/mbigdata17ut

Managing Big Data 1B - 17/18 - University of Twente

Primary LanguagePython

Managing Big Data 1B - 17/18 - University of Twente

mbigdata17ut

Instructions

Run in Farm machine:

For functions that access the stock value dataset (csv files)

time spark-submit --packages com.databricks:spark-csv_2.11:1.5.0 farm.py [function] [user] [company] [day/week/month] [unixBeginTime] [unixEndTime] 2> /dev/null

else:

time spark-submit farm.py [function] [user] [companyName] [day/week/month] [unixBeginTime] [unixEndTime] 2> /dev/null

Run in Cluster:

Before runing any command, run this with the correct user:

export PYTHONPATH=$PYTHONPATH:/home/[user]/project

For functions that access the stock value dataset (csv files)

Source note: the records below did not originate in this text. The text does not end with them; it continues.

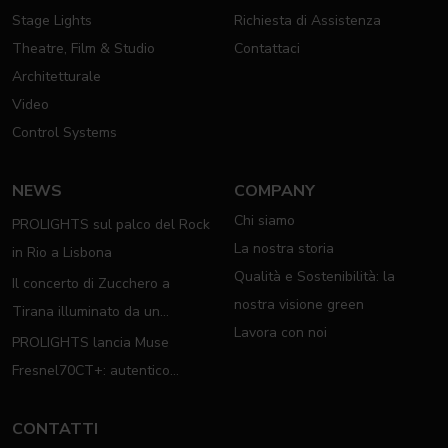
Stage Lights
Richiesta di Assistenza
Theatre, Film & Studio
Contattaci
Architetturale
Video
Control Systems
NEWS
COMPANY
Chi siamo
PROLIGHTS sul palco del Rock
La nostra storia
in Rio a Lisbona
Qualità e Sostenibilità: la
Il concerto di Zucchero a
nostra visione green
Tirana illuminato da un
Lavora con noi
completo rig PROLIGHTS
PROLIGHTS lancia Muse
Fresnel70CT+: autentico
moving Fresnel
CONTATTI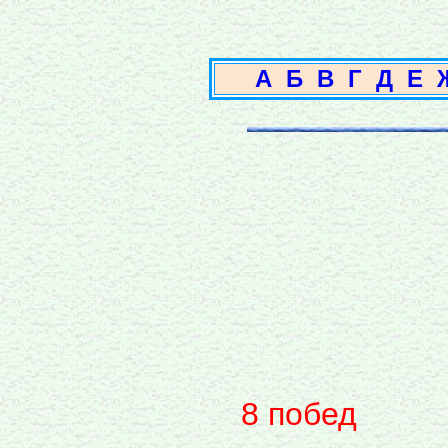
А
Б
В
Г
Д
Е
8 побед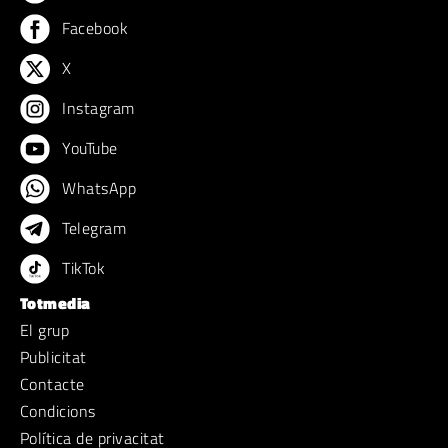
Facebook
X
Instagram
YouTube
WhatsApp
Telegram
TikTok
Totmedia
El grup
Publicitat
Contacte
Condicions
Política de privacitat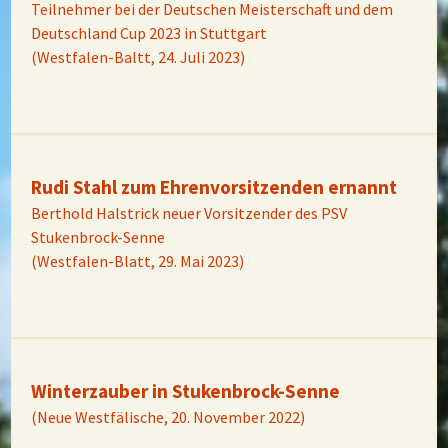
Teilnehmer bei der Deutschen Meisterschaft und dem
Deutschland Cup 2023 in Stuttgart
(Westfalen-Baltt, 24. Juli 2023)
Rudi Stahl zum Ehrenvorsitzenden ernannt
Berthold Halstrick neuer Vorsitzender des PSV
Stukenbrock-Senne
(Westfalen-Blatt, 29. Mai 2023)
Winterzauber in Stukenbrock-Senne
(Neue Westfälische, 20. November 2022)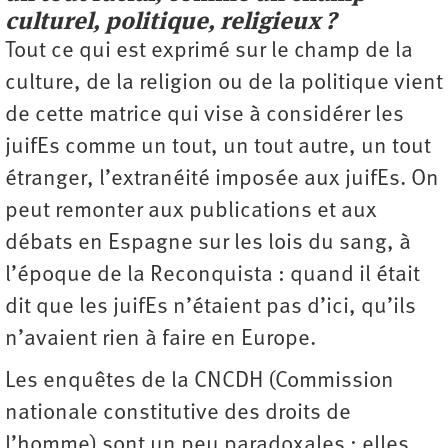
culturel, ­politique,­ ­religieux ?
Tout ce qui est exprimé sur le champ de la
culture, de la ­religion ou de la politique vient
de cette matrice qui vise à considérer les
juifEs comme un tout, un tout autre, un tout
étranger, l’extranéité imposée aux juifEs. On
peut remonter aux publications et aux
débats en Espagne sur les lois du sang, à
l’époque de la Reconquista : quand il était
dit que les juifEs n’étaient pas d’ici, qu’ils
n’avaient rien à faire en Europe.
Les enquêtes de la CNCDH (Commission
nationale constitutive des droits de
l’homme) sont un peu paradoxales : elles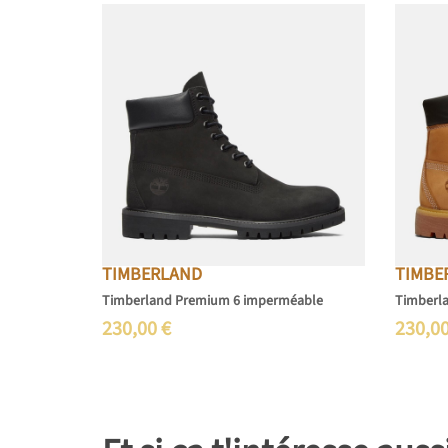
TIMBERLAND
TIMBE
Timberland Premium 6 imperméable
Timberl
230,00
€
230,0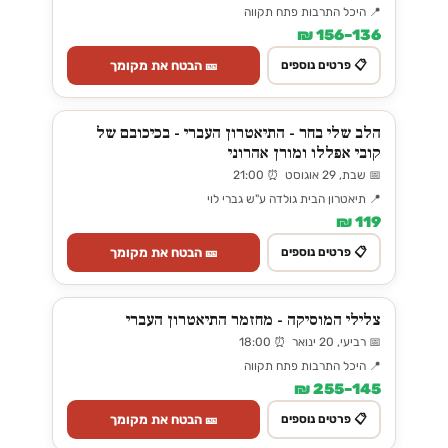
📍 היכל התרבות פתח תקווה
136–156 ₪
🎫 הבטח את מקומך
📋 פרטים נוספים
הלב שלי בחר - התיאטרון העברי - בכיכובם של
קובי אפללו ומורן אהרוני
📅 שבת, 29 אוגוסט ⏰ 21:00
📍 תיאטרון הבית גולדה ע"ש גברי לוי
119 ₪
🎫 הבטח את מקומך
📋 פרטים נוספים
צלילי המוסיקה - מחזמר התיאטרון העברי
📅 רביעי, 20 ינואר ⏰ 18:00
📍 היכל התרבות פתח תקווה
145–255 ₪
🎫 הבטח את מקומך
📋 פרטים נוספים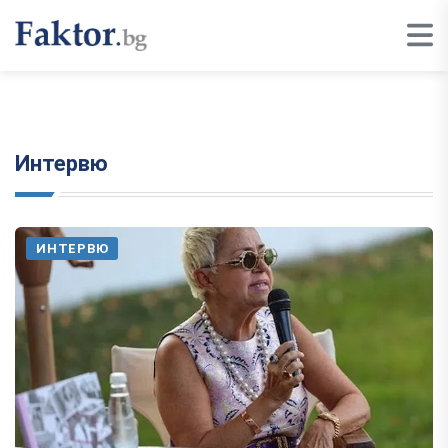
Интервю
ИНТЕРВЮ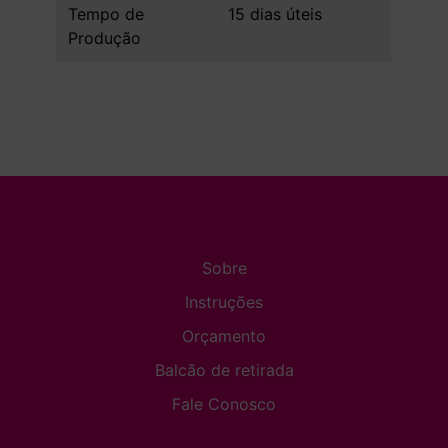
Tempo de
15 dias úteis
Produção
Sobre
Instruções
Orçamento
Balcão de retirada
Fale Conosco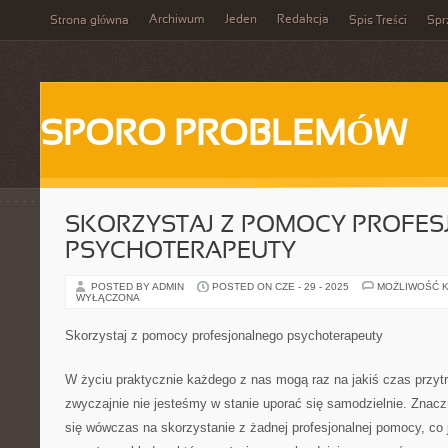
Archiwum
Jeden
Redakcja
Strona główna
Spis Treści
Spr
SPORO PROBLEMÓW
SKORZYSTAJ Z POMOCY PROFE
PSYCHOTERAPEUTY
POSTED BY ADMIN
POSTED ON CZE - 29 - 2025
MOŻLIWOŚĆ 
WYŁĄCZONA
Skorzystaj z pomocy profesjonalnego psychoterapeuty
W życiu praktycznie każdego z nas mogą raz na jakiś czas przytra
zwyczajnie nie jesteśmy w stanie uporać się samodzielnie. Znacz
się wówczas na skorzystanie z żadnej profesjonalnej pomocy, co 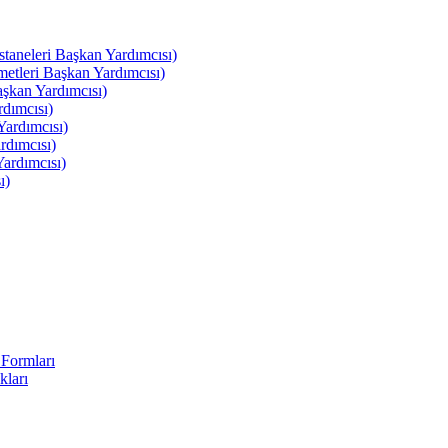
leri Başkan Yardımcısı)
leri Başkan Yardımcısı)
kan Yardımcısı)
dımcısı)
ardımcısı)
rdımcısı)
ardımcısı)
ı)
Formları
kları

spark-submit --packages com.databricks:spark-csv_2.11:1.5.0 --master yarn --deploy-mode cluster cluster.py [function] [user] [folder] [company] [day/week/month] [unixBeginTime] [unixEndTime]

else:

spark-submit --master yarn --deploy-mode cluster cluster.py [function] [user] [folder] [company] [day/week/month] [unixBeginTime] [unixEndTime]

Meaning of the arguments

  • function - the name of the function required. Options:
    • getReviews - get the reviews of a company
    • count - count the number of reviews per day/week/month for a company
    • stock - get the stock of a company
    • ratingGroupAvg - get the avg rating per day/month of a company's products
    • ratingAvg - get the total avg of the ratings in a certain time
    • countRatings - number of ratings of a company's products
    • combine - combine stockvalue with rating
  • user - sXXXXXXX for folder paths
  • folder - name of folder to save results
  • company - name of the company to search
  • unixBeginTime - time in unixtimestamp of begin of time to search (default 1Jan2013)
  • unixEndTime - time in unixtimestamp of end of time to search (default 1Jan2014)
  • day/10days/month - string 'day', '10days' or 'month' for group purposes (default day)